Theoretical spectral analysis of FEL radiation from multi‐harmonic undulators

A theoretical study of the spontaneous and stimulated undulator radiation (UR) from electrons in undulators with multiple periods in both transversal directions is presented. Exact expressions are derived for the UR intensities in terms of the generalized Bessel and Airy functions, accounting for undulator field harmonics of arbitrary strength and for real parameters of the beams and installations. Theoretical results are verified with numerical and experimental data for SWISS‐XFEL, PAL‐XFEL, LEUTL, LCLS etc . The spectrum, UR line shape and width, and the harmonic evolution along the undulators are analyzed and compared with the available data for these experiments. Moreover, the effect of the field harmonics is elucidated. It is demonstrated that the third field harmonic can cause distinct odd UR harmonics.
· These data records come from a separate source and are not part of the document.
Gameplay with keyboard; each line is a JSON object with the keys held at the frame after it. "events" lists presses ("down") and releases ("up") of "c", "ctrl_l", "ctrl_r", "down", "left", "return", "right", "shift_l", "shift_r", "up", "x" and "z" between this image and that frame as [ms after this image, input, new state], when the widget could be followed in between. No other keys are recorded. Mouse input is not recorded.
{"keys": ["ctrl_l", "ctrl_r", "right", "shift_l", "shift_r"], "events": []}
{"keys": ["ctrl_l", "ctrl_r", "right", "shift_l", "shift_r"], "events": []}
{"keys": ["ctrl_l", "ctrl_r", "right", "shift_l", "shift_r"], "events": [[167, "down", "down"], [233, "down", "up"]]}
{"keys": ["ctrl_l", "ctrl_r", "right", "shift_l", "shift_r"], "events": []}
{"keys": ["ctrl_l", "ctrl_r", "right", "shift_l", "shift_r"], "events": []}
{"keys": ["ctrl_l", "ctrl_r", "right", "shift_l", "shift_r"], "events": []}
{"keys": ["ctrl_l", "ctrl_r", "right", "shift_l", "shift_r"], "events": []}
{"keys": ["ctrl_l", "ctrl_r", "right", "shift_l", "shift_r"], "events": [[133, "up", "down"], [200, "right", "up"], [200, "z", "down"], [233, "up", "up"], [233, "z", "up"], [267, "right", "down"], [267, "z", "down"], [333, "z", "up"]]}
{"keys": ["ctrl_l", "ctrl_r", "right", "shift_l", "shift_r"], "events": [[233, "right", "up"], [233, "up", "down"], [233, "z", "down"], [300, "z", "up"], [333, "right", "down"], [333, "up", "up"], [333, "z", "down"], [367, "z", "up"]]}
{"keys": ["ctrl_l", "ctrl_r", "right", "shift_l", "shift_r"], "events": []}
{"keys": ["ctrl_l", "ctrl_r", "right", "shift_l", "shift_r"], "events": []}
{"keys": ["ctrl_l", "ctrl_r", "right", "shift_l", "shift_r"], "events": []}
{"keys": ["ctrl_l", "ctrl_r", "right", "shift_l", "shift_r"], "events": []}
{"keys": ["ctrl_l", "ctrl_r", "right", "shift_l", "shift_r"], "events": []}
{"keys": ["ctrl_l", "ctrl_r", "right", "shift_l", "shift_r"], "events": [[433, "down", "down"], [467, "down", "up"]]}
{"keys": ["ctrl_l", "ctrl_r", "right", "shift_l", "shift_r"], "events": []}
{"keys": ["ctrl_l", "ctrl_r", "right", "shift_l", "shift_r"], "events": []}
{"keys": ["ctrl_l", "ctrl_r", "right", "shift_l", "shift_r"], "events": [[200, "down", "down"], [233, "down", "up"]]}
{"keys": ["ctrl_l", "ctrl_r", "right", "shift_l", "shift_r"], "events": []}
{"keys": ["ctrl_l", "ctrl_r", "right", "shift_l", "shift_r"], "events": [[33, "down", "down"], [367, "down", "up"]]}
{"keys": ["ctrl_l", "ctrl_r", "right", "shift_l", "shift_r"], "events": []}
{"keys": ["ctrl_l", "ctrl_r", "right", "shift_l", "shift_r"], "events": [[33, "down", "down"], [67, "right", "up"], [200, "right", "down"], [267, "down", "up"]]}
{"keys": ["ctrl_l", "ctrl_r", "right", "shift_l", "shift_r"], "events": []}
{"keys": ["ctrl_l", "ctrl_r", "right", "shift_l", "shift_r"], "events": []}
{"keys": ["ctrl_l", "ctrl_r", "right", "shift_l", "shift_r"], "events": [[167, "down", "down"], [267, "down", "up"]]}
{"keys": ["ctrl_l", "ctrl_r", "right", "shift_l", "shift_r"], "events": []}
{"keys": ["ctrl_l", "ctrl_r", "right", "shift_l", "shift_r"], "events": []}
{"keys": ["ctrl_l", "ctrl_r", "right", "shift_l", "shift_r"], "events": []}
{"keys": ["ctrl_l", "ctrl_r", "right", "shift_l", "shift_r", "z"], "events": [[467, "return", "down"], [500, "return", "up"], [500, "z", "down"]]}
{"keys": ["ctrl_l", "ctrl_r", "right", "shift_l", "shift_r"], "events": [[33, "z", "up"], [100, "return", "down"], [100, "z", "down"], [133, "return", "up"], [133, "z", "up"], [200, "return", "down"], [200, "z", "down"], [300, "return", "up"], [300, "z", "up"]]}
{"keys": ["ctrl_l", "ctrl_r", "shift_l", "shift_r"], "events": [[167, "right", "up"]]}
The asymmetric undulator field configuration is identified, which allows intense radiation of these harmonics. The power evolution in a free‐electron laser (FEL) with such an undulator is studied by means of an analytical FEL model. The latter is enhanced by a true description of the gradual power saturation of harmonics. A FEL with elliptic undulator and electron–photon phase‐shifting is proposed and modeled. It is shown that the resulting harmonic power from the phase‐shifted elliptic undulator can be significantly higher than from a planar undulator with the same phase‐shifting.